Recruitment budgets generally include recruitment
collateral, sales tools, and
web-based processes. It also accounts for
channel sales resources and
back-end account management infrastructure.
2)
On-Boarding
An often overlooked part of the
budget, on-boarding is essential to getting your partners
trained and operationally able to sell. Perhaps too obvious,
but if there
isn't money to enable partners, it's
not a wise use of money to recruit them.
This is also the
place to look when management asks why partners aren't
selling more. On-boarding budgets fund
partner sales, technical training, and
operational infrastructure.
3) Development
Once partners are functionally
ready and able to sell, let the marketing begin.

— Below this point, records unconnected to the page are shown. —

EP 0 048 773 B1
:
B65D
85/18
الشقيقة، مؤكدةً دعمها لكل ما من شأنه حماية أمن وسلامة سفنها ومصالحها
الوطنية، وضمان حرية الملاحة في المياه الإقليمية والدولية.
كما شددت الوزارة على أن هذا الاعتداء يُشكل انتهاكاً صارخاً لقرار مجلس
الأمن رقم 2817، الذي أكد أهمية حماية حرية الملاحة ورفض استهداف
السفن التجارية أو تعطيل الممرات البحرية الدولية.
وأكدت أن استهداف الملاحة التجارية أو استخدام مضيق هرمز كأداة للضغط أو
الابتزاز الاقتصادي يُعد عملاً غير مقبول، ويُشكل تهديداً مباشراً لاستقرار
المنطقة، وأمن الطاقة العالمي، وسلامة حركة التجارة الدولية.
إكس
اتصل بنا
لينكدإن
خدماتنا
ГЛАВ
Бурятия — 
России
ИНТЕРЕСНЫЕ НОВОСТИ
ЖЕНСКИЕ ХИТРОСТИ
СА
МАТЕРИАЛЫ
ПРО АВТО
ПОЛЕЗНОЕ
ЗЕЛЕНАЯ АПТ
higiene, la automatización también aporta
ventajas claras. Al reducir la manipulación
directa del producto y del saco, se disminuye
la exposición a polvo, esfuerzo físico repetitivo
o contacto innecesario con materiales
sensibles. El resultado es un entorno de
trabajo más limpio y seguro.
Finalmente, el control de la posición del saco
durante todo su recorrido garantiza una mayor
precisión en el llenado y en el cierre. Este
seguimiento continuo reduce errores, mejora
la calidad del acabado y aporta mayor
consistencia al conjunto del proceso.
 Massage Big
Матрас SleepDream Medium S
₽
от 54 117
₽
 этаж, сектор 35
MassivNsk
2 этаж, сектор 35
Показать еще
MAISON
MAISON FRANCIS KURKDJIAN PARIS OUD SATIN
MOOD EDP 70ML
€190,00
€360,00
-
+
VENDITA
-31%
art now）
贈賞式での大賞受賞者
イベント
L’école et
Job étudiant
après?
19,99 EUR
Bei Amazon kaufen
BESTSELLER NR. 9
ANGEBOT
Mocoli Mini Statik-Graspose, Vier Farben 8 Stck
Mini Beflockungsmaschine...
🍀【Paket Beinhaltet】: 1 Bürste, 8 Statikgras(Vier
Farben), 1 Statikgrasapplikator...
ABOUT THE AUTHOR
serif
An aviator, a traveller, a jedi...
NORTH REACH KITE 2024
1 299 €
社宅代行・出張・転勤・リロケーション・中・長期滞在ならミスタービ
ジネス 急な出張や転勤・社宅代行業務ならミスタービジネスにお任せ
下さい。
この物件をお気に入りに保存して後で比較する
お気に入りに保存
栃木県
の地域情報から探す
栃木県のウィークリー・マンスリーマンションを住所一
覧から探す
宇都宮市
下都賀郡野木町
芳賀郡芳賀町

Your investment may vary based on your
objectives, product, and services, but
these are the dollars dedicated to
programs and tools that help partners reach
new markets, convert prospects to
sales, and ultimately, operate independently from
you. This is where the beauty of leverage begins to take off.
Development budgets are not
only where market development funds reside, but also where
you account for communication vehicles
to your partners (like collateral,
e-newsletters, partner councils,
web portals, joint case studies, etc.)
4)
Sales
Largely a headcount expense,
the Sales bucket accounts for the people that
work with your partners to develop partnerships,
and the selling tools that are
critical here, like ROI analyses and pipeline
management.
As
you plow through the fiscal planning season, may you receive
the entire budget you need to stay ahead of the curve, and may
you enjoy all the leftover Halloween candy you can digest.